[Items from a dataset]
━━━━
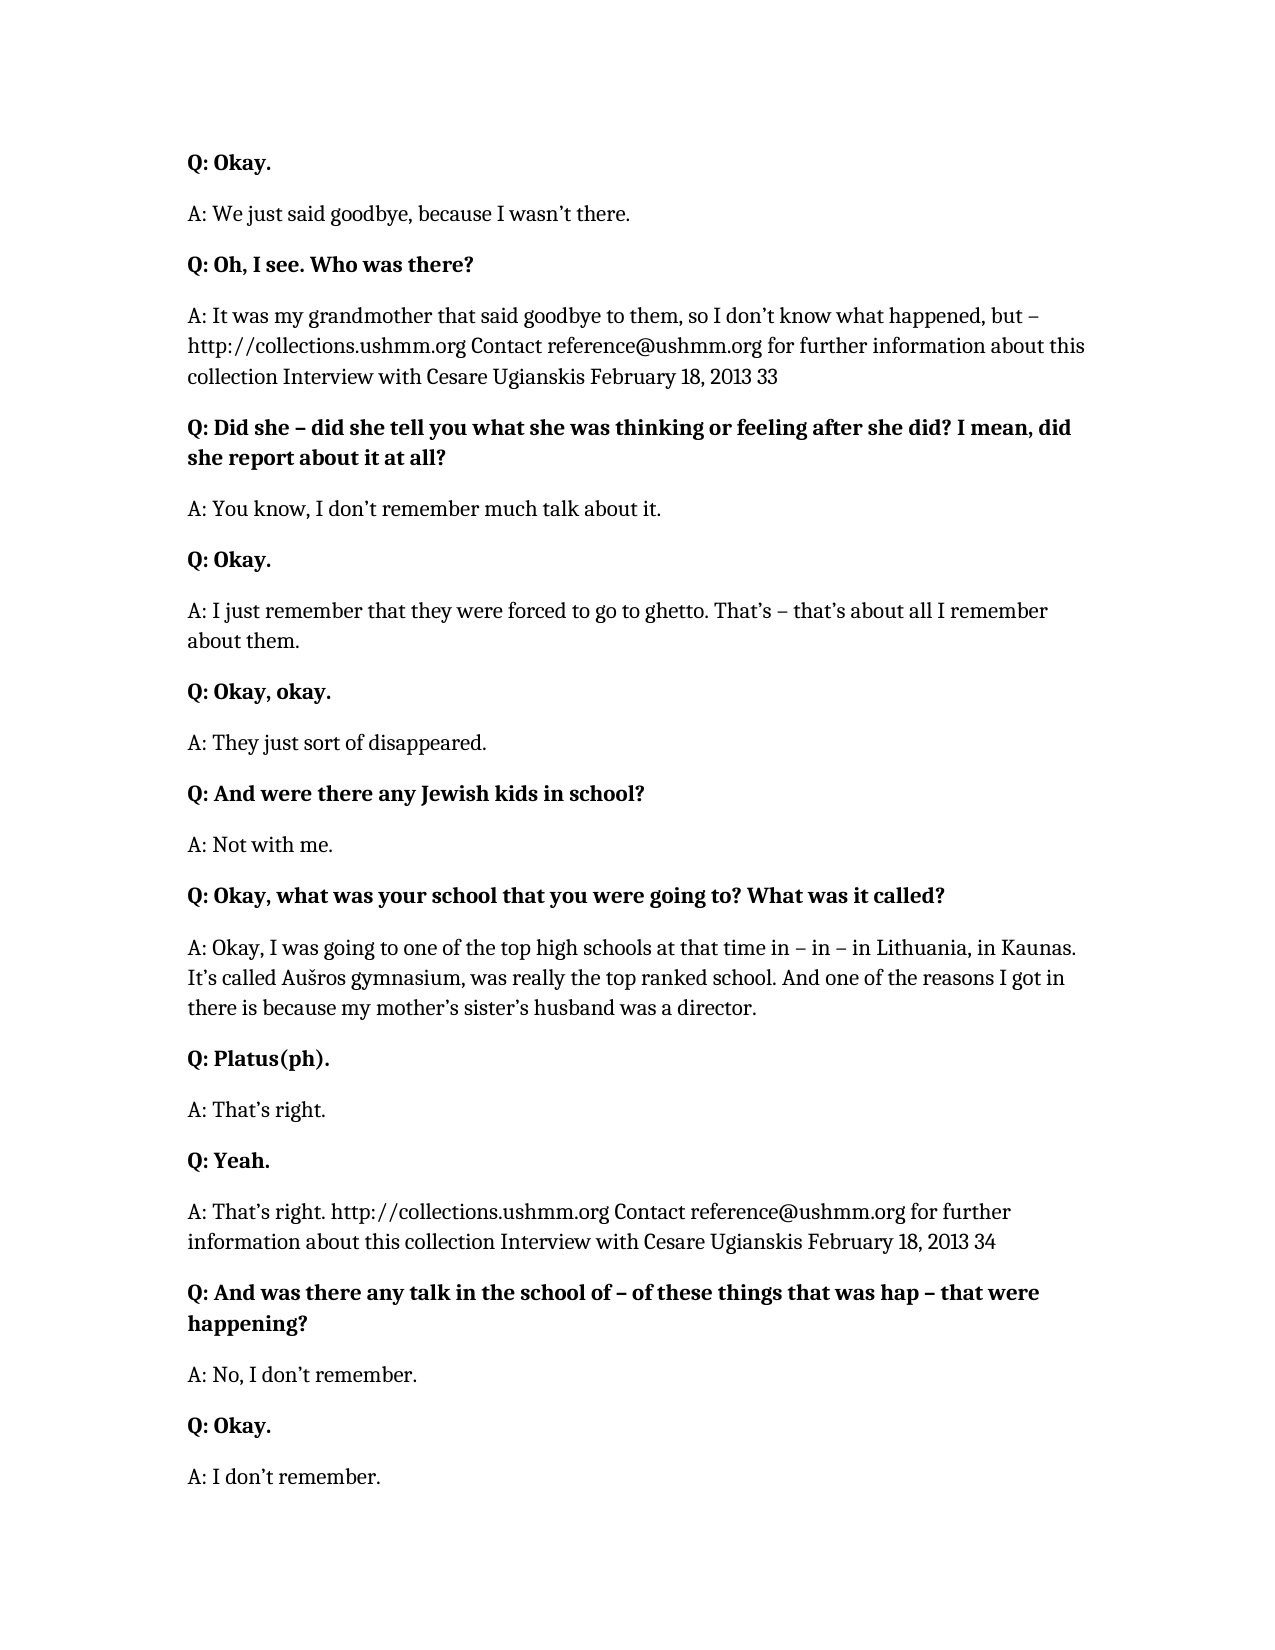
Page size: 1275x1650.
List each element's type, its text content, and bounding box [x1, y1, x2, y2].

text Q: Okay. [187, 547, 1087, 573]
text A: I just remember that they were forced to go to ghetto. That’s – that’s about all I remember about them. [187, 598, 1087, 654]
text A: I don’t remember. [187, 1463, 1087, 1490]
text Q: Did she – did she tell you what she was thinking or feeling after she did? I mean, did she report about it at all? [187, 414, 1087, 471]
text Q: Okay. [187, 1412, 1087, 1439]
text Q: And was there any talk in the school of – of these things that was hap – that were happening? [187, 1280, 1087, 1337]
text Q: And were there any Jewish kids in school? [187, 781, 1087, 808]
text A: No, I don’t remember. [187, 1361, 1087, 1388]
text Q: Oh, I see. Who was there? [187, 252, 1087, 278]
text A: That’s right. [187, 1097, 1087, 1123]
text A: We just said goodbye, because I wasn’t there. [187, 201, 1087, 227]
text Q: Platus(ph). [187, 1046, 1087, 1072]
text Q: Okay, okay. [187, 679, 1087, 706]
text A: Not with me. [187, 832, 1087, 859]
text Q: Okay, what was your school that you were going to? What was it called? [187, 883, 1087, 910]
text Q: Okay. [187, 150, 1087, 176]
text Q: Yeah. [187, 1148, 1087, 1174]
text A: They just sort of disappeared. [187, 730, 1087, 757]
text A: It was my grandmother that said goodbye to them, so I don’t know what happened, but – http://collections.ushmm.org Contact reference@ushmm.org for further information about this collection Interview with Cesare Ugianskis February 18, 2013 33 [187, 303, 1087, 390]
text A: Okay, I was going to one of the top high schools at that time in – in – in Lithuania, in Kaunas. It’s called Aušros gymnasium, was really the top ranked school. And one of the reasons I got in there is because my mother’s sister’s husband was a director. [187, 934, 1087, 1021]
text A: You know, I don’t remember much talk about it. [187, 496, 1087, 522]
text A: That’s right. http://collections.ushmm.org Contact reference@ushmm.org for further information about this collection Interview with Cesare Ugianskis February 18, 2013 34 [187, 1199, 1087, 1256]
━━━━
**Exercise**
Print every entry word for word; omit the pictures.

**Answer to this problem**
Page size: 1275x1650.
List each element's type, its text content, and bounding box [x1, y1, x2, y2].

text Q: Okay. [187, 547, 1087, 573]
text A: I just remember that they were forced to go to ghetto. That’s – that’s about all I remember about them. [187, 598, 1087, 654]
text A: I don’t remember. [187, 1463, 1087, 1490]
text Q: Did she – did she tell you what she was thinking or feeling after she did? I mean, did she report about it at all? [187, 414, 1087, 471]
text Q: Okay. [187, 1412, 1087, 1439]
text Q: And was there any talk in the school of – of these things that was hap – that were happening? [187, 1280, 1087, 1337]
text Q: And were there any Jewish kids in school? [187, 781, 1087, 808]
text A: No, I don’t remember. [187, 1361, 1087, 1388]
text Q: Oh, I see. Who was there? [187, 252, 1087, 278]
text A: That’s right. [187, 1097, 1087, 1123]
text A: We just said goodbye, because I wasn’t there. [187, 201, 1087, 227]
text Q: Platus(ph). [187, 1046, 1087, 1072]
text Q: Okay, okay. [187, 679, 1087, 706]
text A: Not with me. [187, 832, 1087, 859]
text Q: Okay, what was your school that you were going to? What was it called? [187, 883, 1087, 910]
text Q: Okay. [187, 150, 1087, 176]
text Q: Yeah. [187, 1148, 1087, 1174]
text A: They just sort of disappeared. [187, 730, 1087, 757]
text A: It was my grandmother that said goodbye to them, so I don’t know what happened, but – http://collections.ushmm.org Contact reference@ushmm.org for further information about this collection Interview with Cesare Ugianskis February 18, 2013 33 [187, 303, 1087, 390]
text A: Okay, I was going to one of the top high schools at that time in – in – in Lithuania, in Kaunas. It’s called Aušros gymnasium, was really the top ranked school. And one of the reasons I got in there is because my mother’s sister’s husband was a director. [187, 934, 1087, 1021]
text A: You know, I don’t remember much talk about it. [187, 496, 1087, 522]
text A: That’s right. http://collections.ushmm.org Contact reference@ushmm.org for further information about this collection Interview with Cesare Ugianskis February 18, 2013 34 [187, 1199, 1087, 1256]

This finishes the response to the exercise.